任务清单 –
a: 将 Subarray Sum Closest 题解中介于“Problem: Subarray Sum”与“的和,找到最相近的两个,然后他们就是 closest 了。”之间的部分(含首尾)原样重新给出。
b: 从 Subarray Sum Closest 题解末尾往下续写。

Problem: Subarray Sum Closest (LintCode)

http://www.lintcode.com/en/problem/subarray-sum-closest/

思路

  • 这道题的思路就是把不同的元素的 index 组成 Pair,这样做的好处就是,将来 sort 这些 Pair 的和,找到最相近的两个,然后他们就是 closest 了。

public class Solution {
    public class Pair {
        int sum;
        int index;
        public Pair(int sum, int index) {
            this.sum = sum;
            this.index = index;
        }
    }

    /**
     * @param nums: A list of integers
     * @return: A list of integers includes the index of the first number 
     *          and the index of the last number
     */
    public int[] subarraySumClosest(int[] nums) {
        int[] res = new int[2];
        if (nums == null || nums.length == 0) {
            return res;
        }

        int len = nums.length;
        if (len == 1) {
            res[0] = res[1] = 0;
            return res;
        }
        Pair[] sums = new Pair[len + 1];
        int prev = 0;
        sums[0] = new Pair(0, 0);
        for (int i = 1; i <= len; i++) {
            sums[i] = new Pair(prev + nums[i - 1], i);
            prev = sums[i].sum;
        }
        Arrays.sort(sums, new Comparator<Pair>() {
            public int compare(Pair a, Pair b) {
                return a.sum - b.sum;
            }
        });

        int ans = Integer.MAX_VALUE;
        for (int i = 1; i <= len; i++) {
            if (ans > sums[i].sum - sums[i - 1].sum) {
                ans = sums[i].sum - sums[i - 1].sum;
                int[] temp = new int[] {sums[i].index - 1, sums[i - 1].index - 1};
                Arrays.sort(temp);
                res[0] = temp[0] + 1;
                res[1] = temp[1];
            }
        }

        return res;
    }
}

易错点

  1. 设置 len + 1 个 Pair 对

    Pair[] sums = new Pair[len + 1];
int prev = 0;
sums[0] = new Pair(0, 0);

  2. 当有 len + 1 个元素的时候,循环到 "<="

提取数据 –
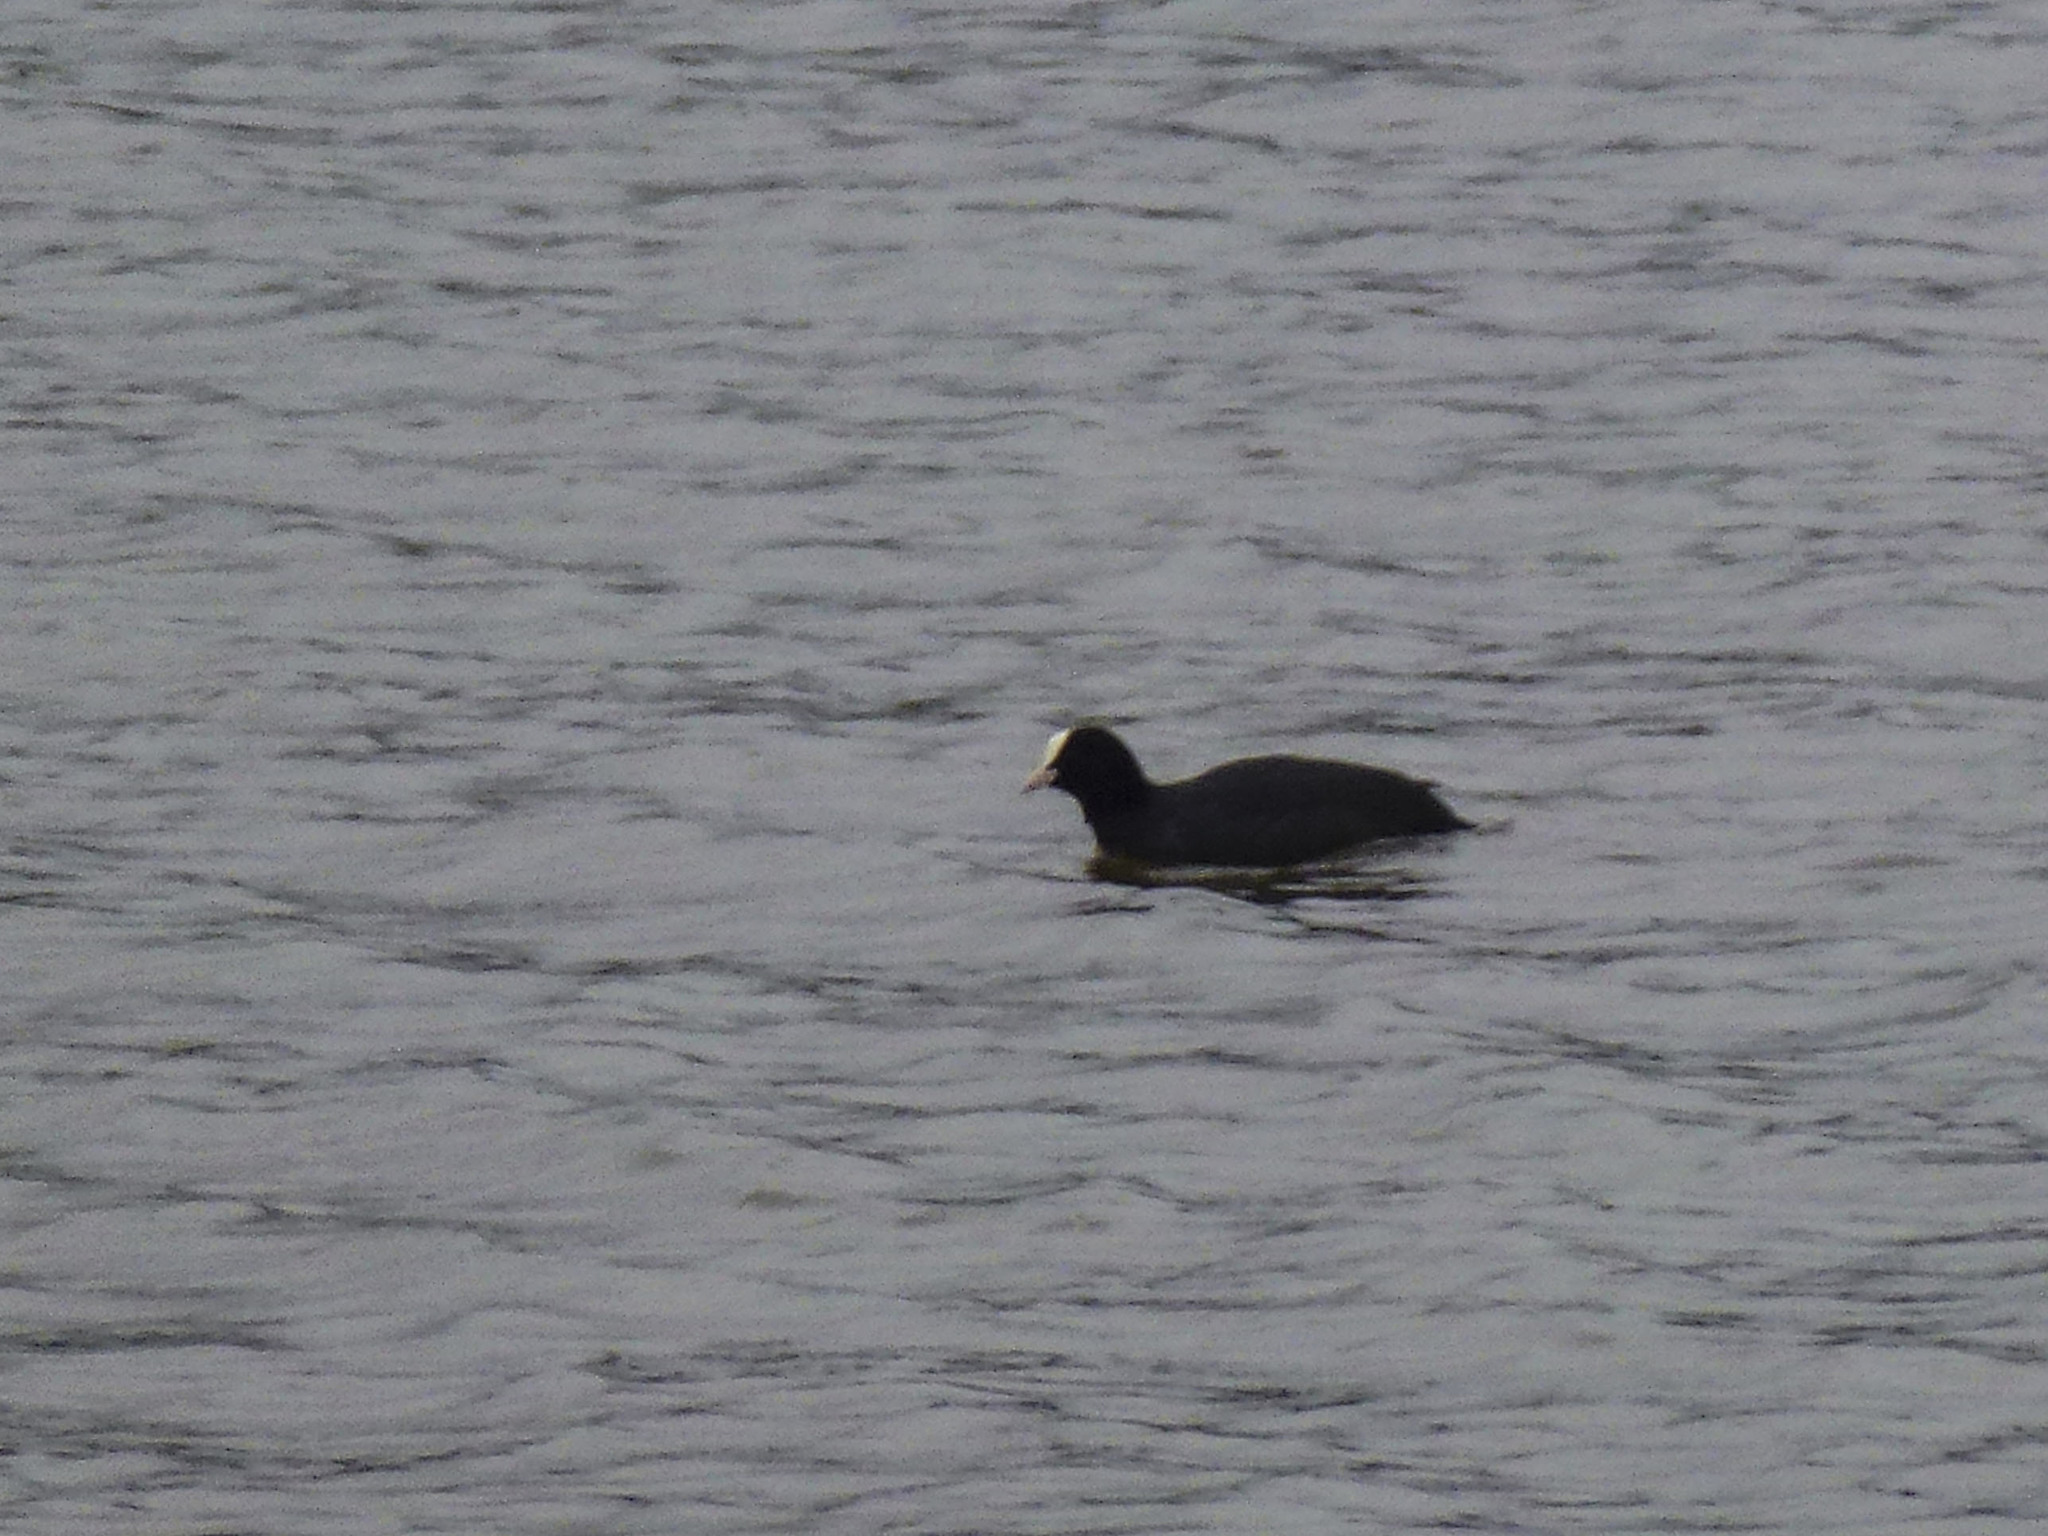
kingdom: Animalia
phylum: Chordata
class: Aves
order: Gruiformes
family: Rallidae
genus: Fulica
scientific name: Fulica atra
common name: Eurasian coot
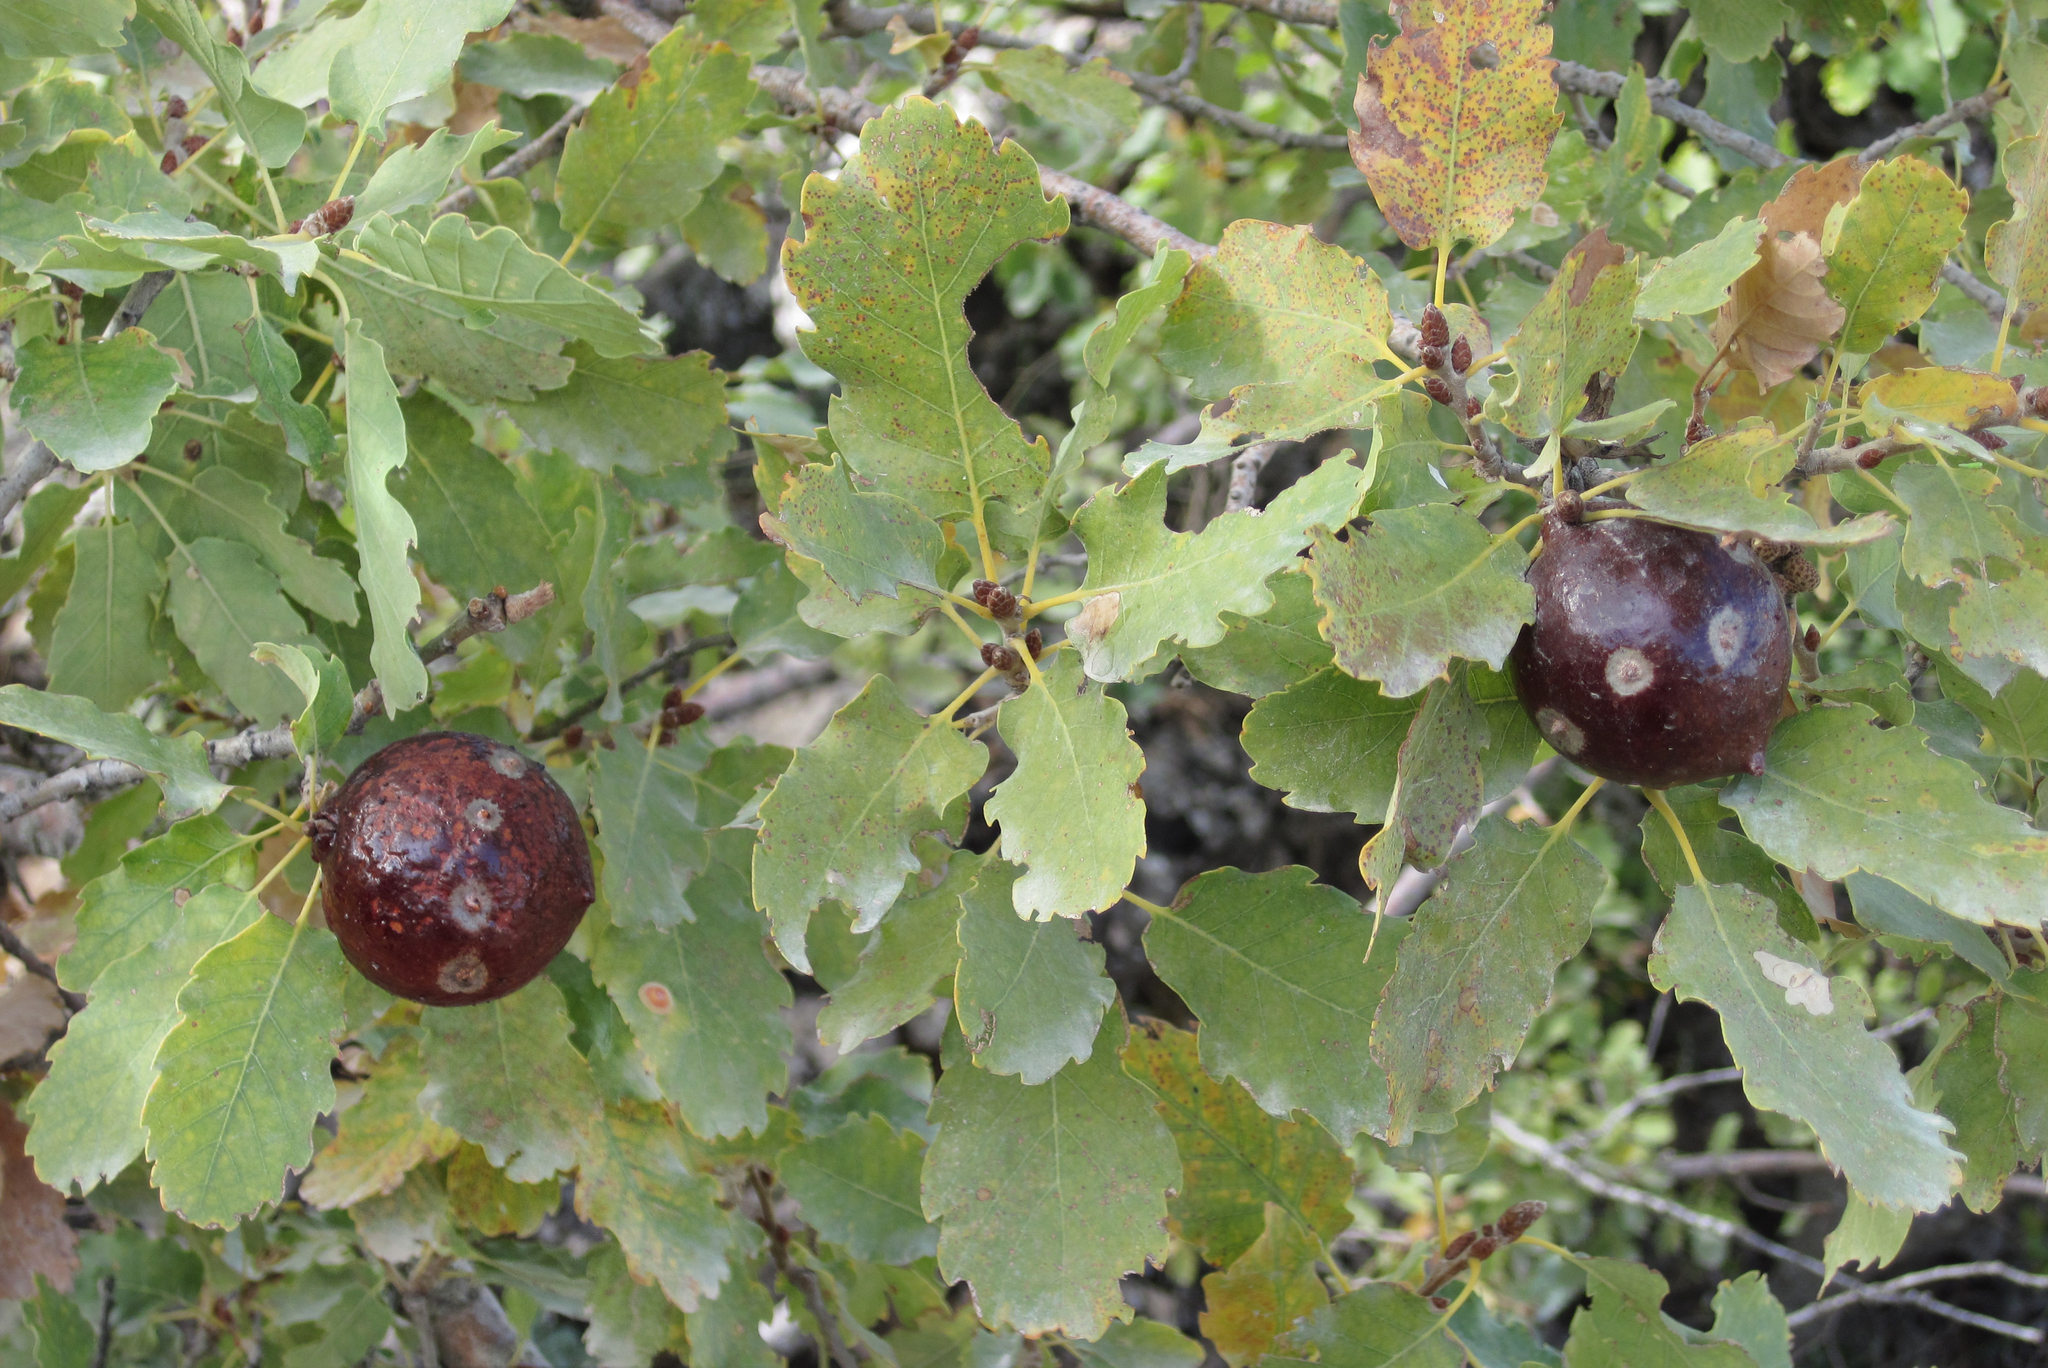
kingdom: Plantae
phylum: Tracheophyta
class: Magnoliopsida
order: Fagales
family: Fagaceae
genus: Quercus
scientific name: Quercus infectoria
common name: Aleppo oak
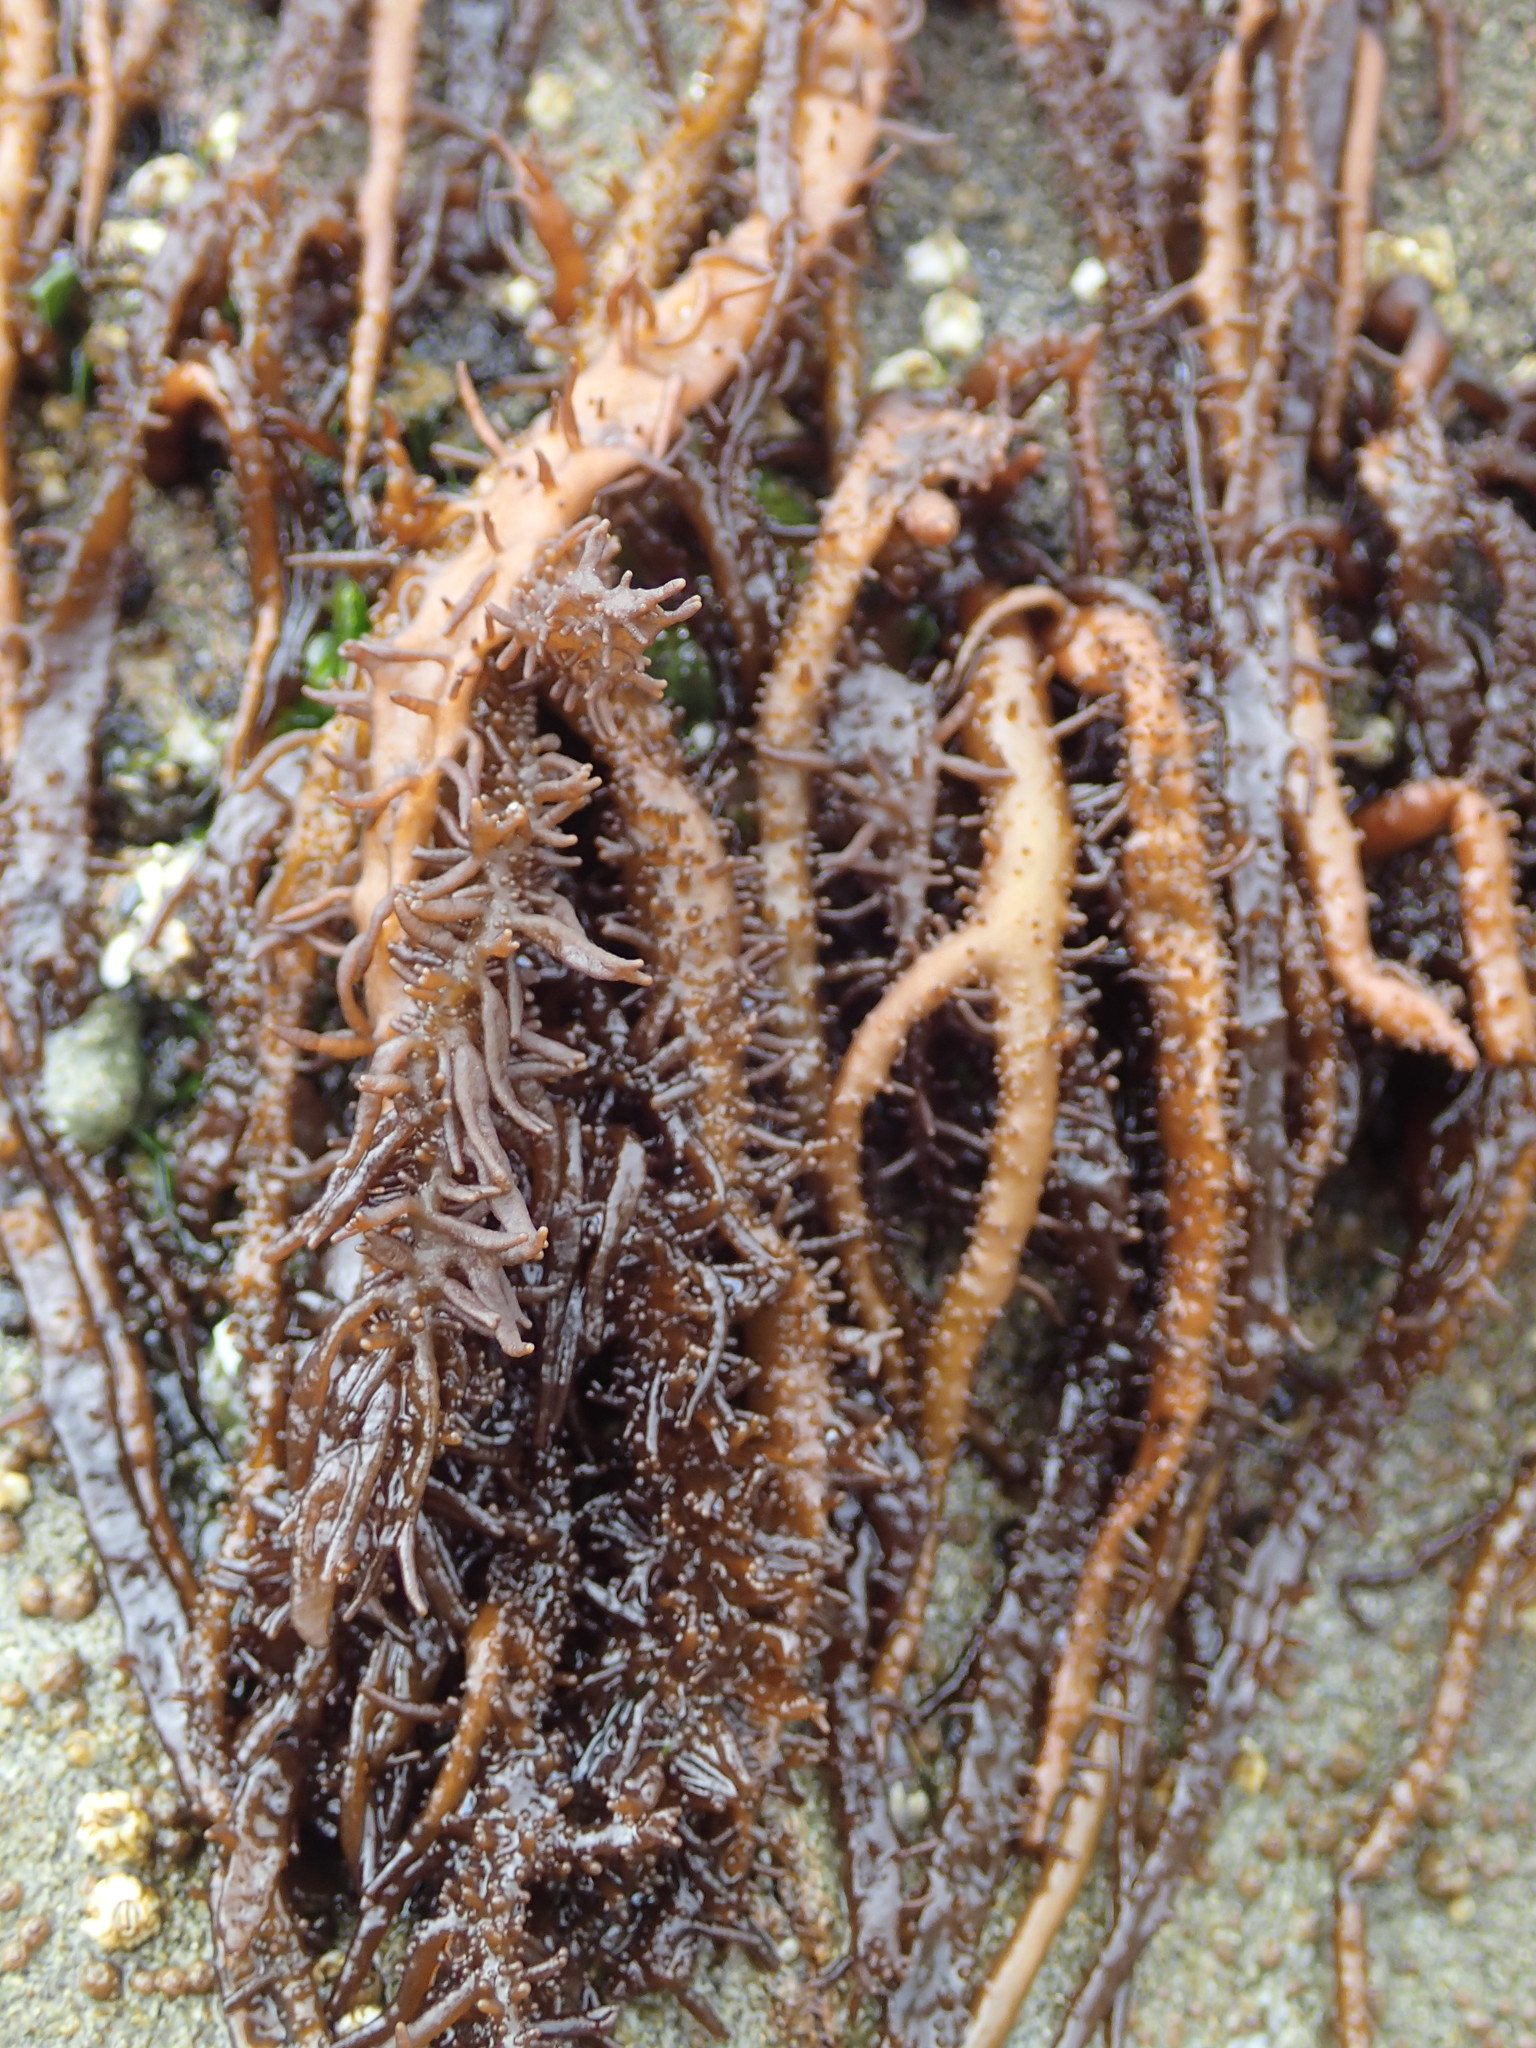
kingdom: Plantae
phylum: Rhodophyta
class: Florideophyceae
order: Nemaliales
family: Liagoraceae
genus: Cumagloia
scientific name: Cumagloia andersonii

逐项结果 –
a:
Problem: Subarray Sum Closest (LintCode)

http://www.lintcode.com/en/problem/subarray-sum-closest/

思路

  • 这道题的思路就是把不同的元素的 index 组成 Pair,这样做的好处就是,将来 sort 这些 Pair 的和,找到最相近的两个,然后他们就是 closest 了。

b:
    for (int i = 1; i <= len; i++) {
     sums[i] = new Pair(prev + nums[i - 1], i);
     prev = sums[i].sum;
}

  3. comparator 的写法

    Arrays.sort(sums, new Comparator<Pair>() {
      public int compare(Pair a, Pair b) {
           return a.sum - b.sum;
      }
});

  4. 当两个数组大小不一样,一个大小是 len + 1,另一个是 len 的时候,A[i - 1] 对应的是 B[i] (他有 len + 1 个元素)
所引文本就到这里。